The New South Wales government has been urged not to follow the lead of Victoria and hit foreign buyers with increased property tax rates.


Last month Victorian Treasurer Tim Pallas announced that from 1 July foreign buyers would face increased stamp duty and land tax rates as the Victorian government looked to ensure they provide their “fair share” of government revenue.


A report in News Limited publications yesterday claimed NSW Treasurer Gladys Berejiklian is considering hitting foreign buyers in NSW with an increased land tax rate.


The Victorian move was criticised at the time by people who believed it would scare off foreign buyers and the Property Council of Australia (PCA) has warned the NSW government that making a similar move would damage both the housing market in the state and damage Sydney’s reputation.

“NSW needs more housing – a decade of under supply is responsible for Sydney’s housing crisis,” Ms Fitzgerald said. Turning investors away – by imposing a huge new tax – is one way to ensure it doesn’t get any better,” PCA NSW executive director Jane Fitzgerald said.

“Talk about sending the wrong message to the rest of the world – you can’t aspire to be a world leading global city and whack a huge new tax on foreign investors at the same time,” Fitzgerald said.

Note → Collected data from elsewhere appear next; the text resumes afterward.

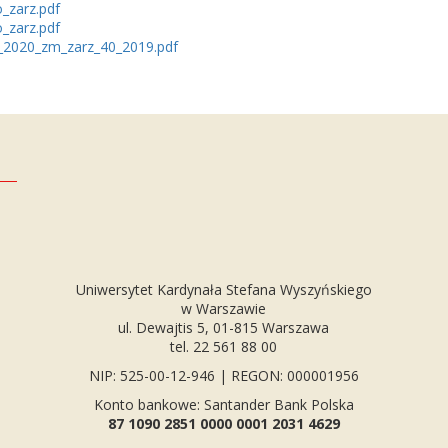
o_zarz.pdf
o_zarz.pdf
_2020_zm_zarz_40_2019.pdf
Uniwersytet Kardynała Stefana Wyszyńskiego
w Warszawie
ul. Dewajtis 5, 01-815 Warszawa
tel. 22 561 88 00
NIP: 525-00-12-946 | REGON: 000001956
Konto bankowe: Santander Bank Polska
87 1090 2851 0000 0001 2031 4629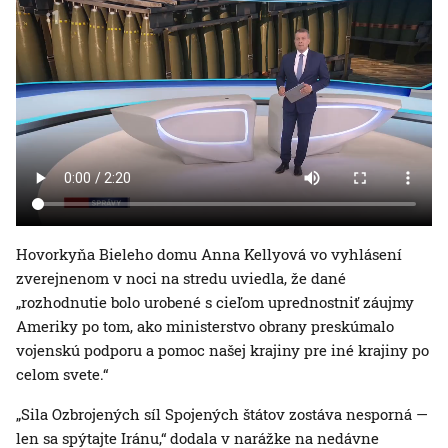
Hovorkyňa Bieleho domu Anna Kellyová vo vyhlásení
zverejnenom v noci na stredu uviedla, že dané
„rozhodnutie bolo urobené s cieľom uprednostniť záujmy
Ameriky po tom, ako ministerstvo obrany preskúmalo
vojenskú podporu a pomoc našej krajiny pre iné krajiny po
celom svete.“
„Sila Ozbrojených síl Spojených štátov zostáva nesporná —
len sa spýtajte Iránu,“ dodala v narážke na nedávne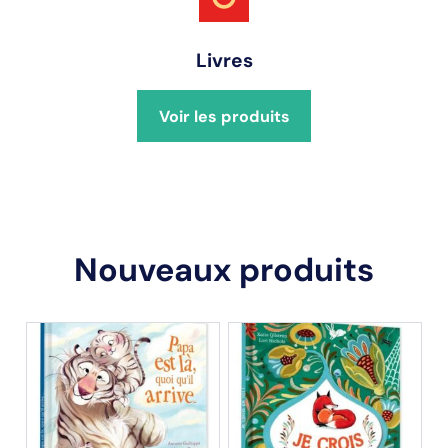
Livres
Voir les produits
Nouveaux produits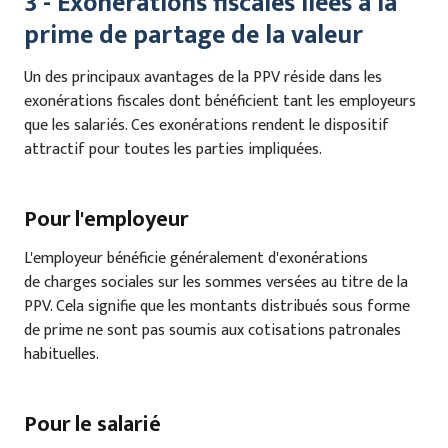
3 - Exonérations fiscales liées à la
prime de partage de la valeur
Un des principaux avantages de la PPV réside dans les
exonérations fiscales dont bénéficient tant les employeurs
que les salariés. Ces exonérations rendent le dispositif
attractif pour toutes les parties impliquées.
Pour l'employeur
L'employeur bénéficie généralement d'exonérations
de charges sociales sur les sommes versées au titre de la
PPV. Cela signifie que les montants distribués sous forme
de prime ne sont pas soumis aux cotisations patronales
habituelles.
Pour le salarié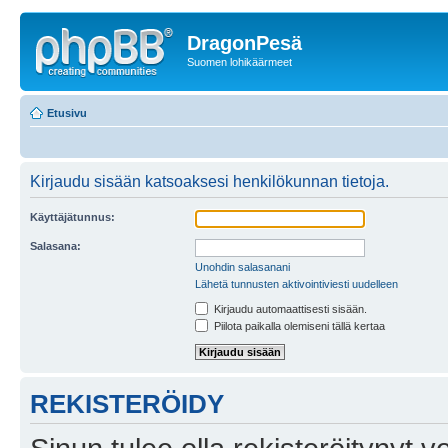
DragonPesä
Suomen lohikäärmeet
Etusivu
Kirjaudu sisään katsoaksesi henkilökunnan tietoja.
Käyttäjätunnus:
Salasana:
Unohdin salasanani
Lähetä tunnusten aktivointiviesti uudelleen
Kirjaudu automaattisesti sisään.
Piilota paikalla olemiseni tällä kertaa
REKISTERÖIDY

While many have used foreign investors as scape goat recently for current affordability issues in Australia, Fitzgerald said they have had a positive impact on the market.

“Nationally, foreign investment is underpinning Australia’s record levels of new housing construction – rather than stopping Australians from buying a home foreign investors are helping them do just that,” she said. 

“Given current economic conditions, it would be a gravely risky strategy with implications for both housing supply and housing affordability in NSW.

“There are international investors right now considering whether to build residential housing in NSW. If they choose to go elsewhere our housing affordability crisis will worsen.”

Fitzgerald said if the NSW government was committed to fixing affordability issues then they would address the burden placed on people by stamp duty.

“If the NSW Government really wants to do something to benefit homebuyers it should get rid of stamp duty.  The tax take from it alone has doubled in the past five years from $4 billion up to $8 billion.”